Load of good living on higher ground if all the surrounding area is flooded!
 




DavidinSouthampton

Well-known member
NSC Patron
Jan 3, 2012
16,582
Perhaps they should extend their Geographical knowledge as far as the Netherlands. ???

There is a letter in the Guardian today from a chartered engineer which points out that potential solutions have probably been planned at some point for all the places which are currently in trouble, but they have not been implemented because of cost. The Netherlands spends ten times what we do per head of population on flood/sea defences.

I am not saying we should spend that much more, but it is a perhaps a question of do you spend the money, or do you cope with the consequences.
 


Creaky

Well-known member
Mar 26, 2013
3,842
Hookwood - Nr Horley
There is a letter in the Guardian today from a chartered engineer which points out that potential solutions have probably been planned at some point for all the places which are currently in trouble, but they have not been implemented because of cost.
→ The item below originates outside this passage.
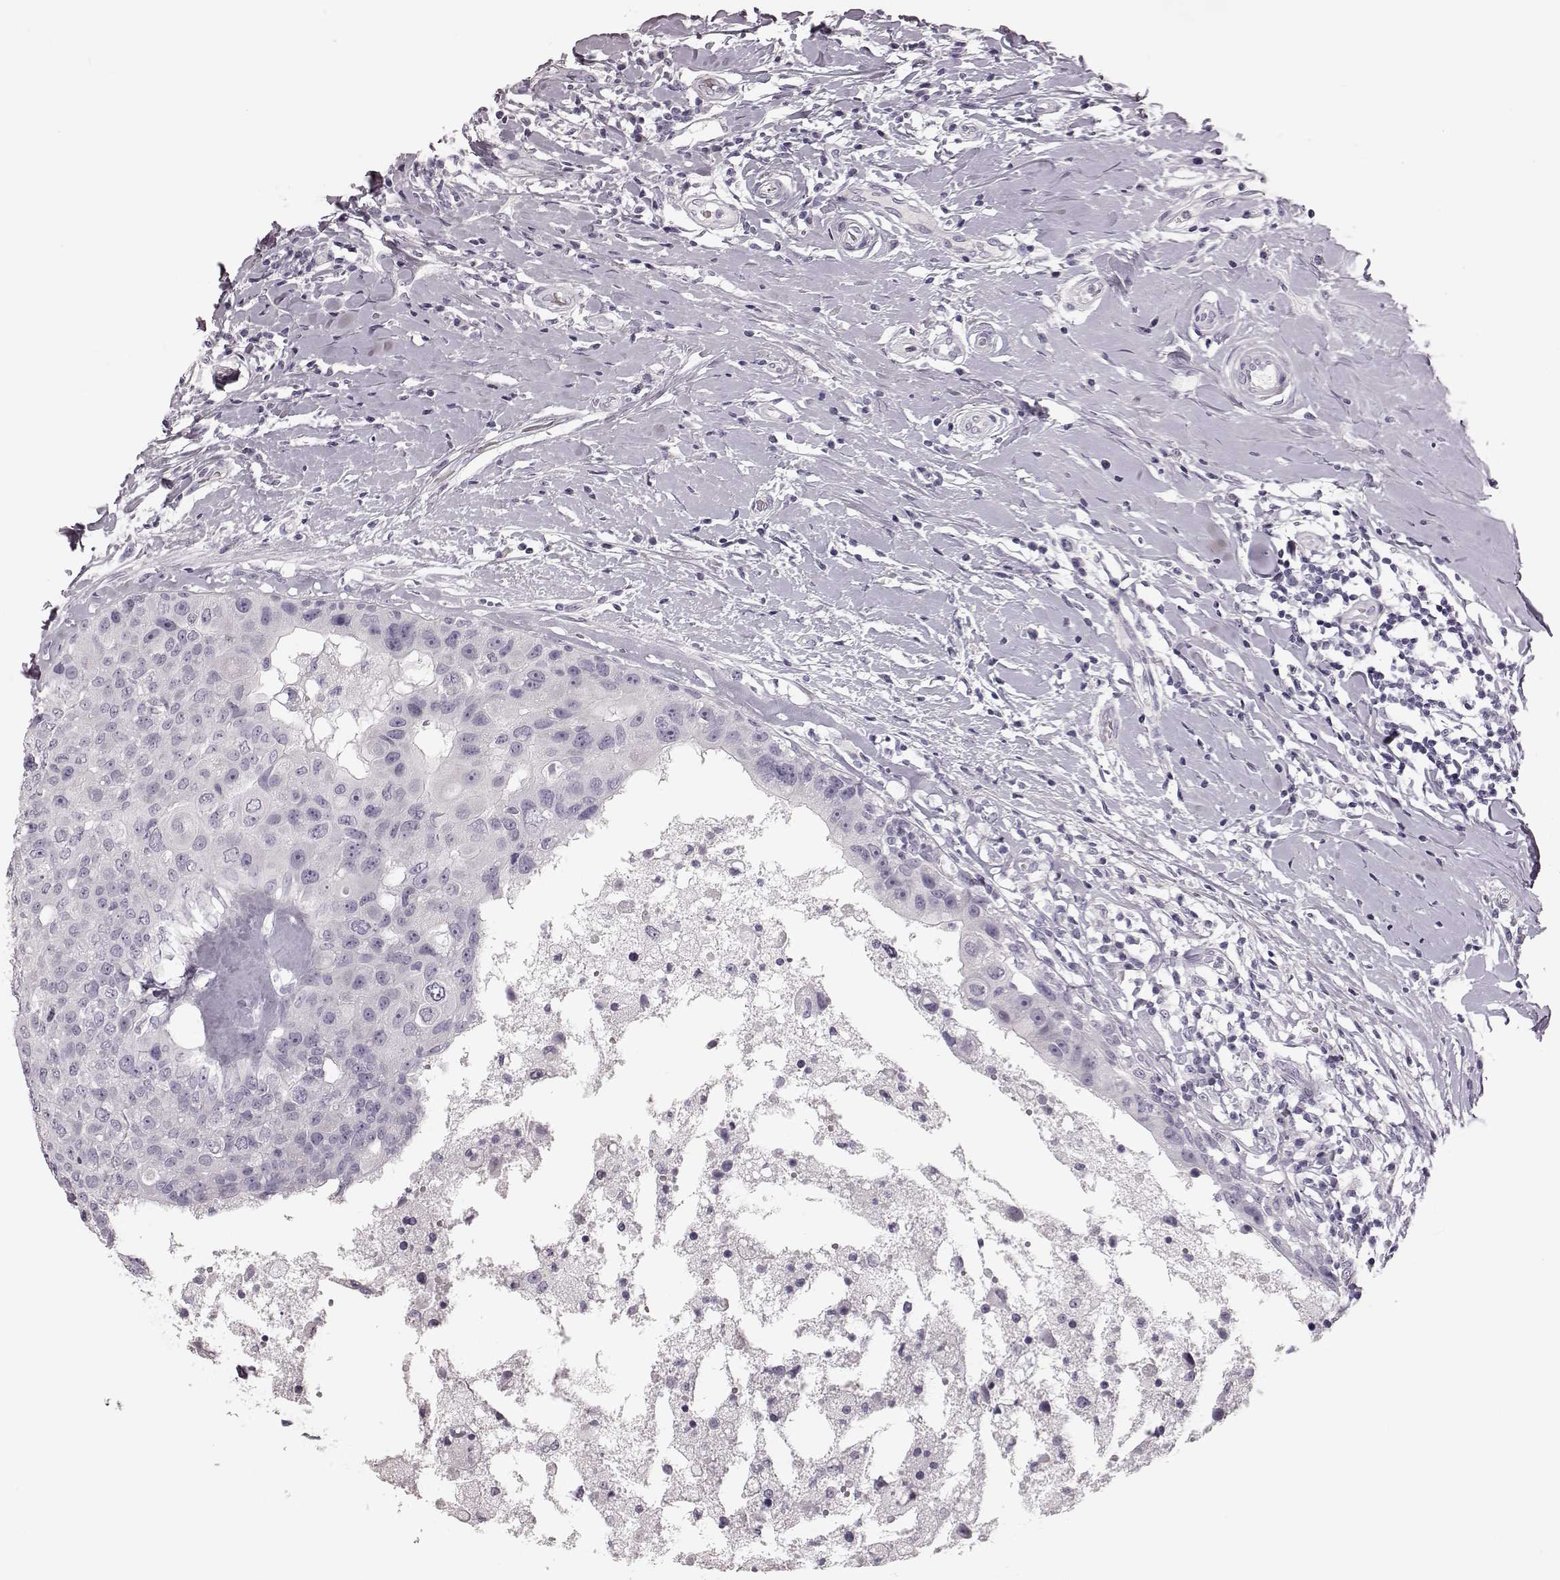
{"staining": {"intensity": "negative", "quantity": "none", "location": "none"}, "tissue": "breast cancer", "cell_type": "Tumor cells", "image_type": "cancer", "snomed": [{"axis": "morphology", "description": "Duct carcinoma"}, {"axis": "topography", "description": "Breast"}], "caption": "There is no significant expression in tumor cells of intraductal carcinoma (breast).", "gene": "ZNF433", "patient": {"sex": "female", "age": 27}}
The Netherlands spends ten times what we do per head of population on flood/sea defences.

I am not saying we should spend that much more, but it is a perhaps a question of do you spend the money, or do you cope with the consequences.

It would be interesting to know how much is spent by the environment agency in an area like Brighton compared to that spent say in Guildford. I suspect that keeping sea defences in order is a lot more expensive than keeping the River Wey clear.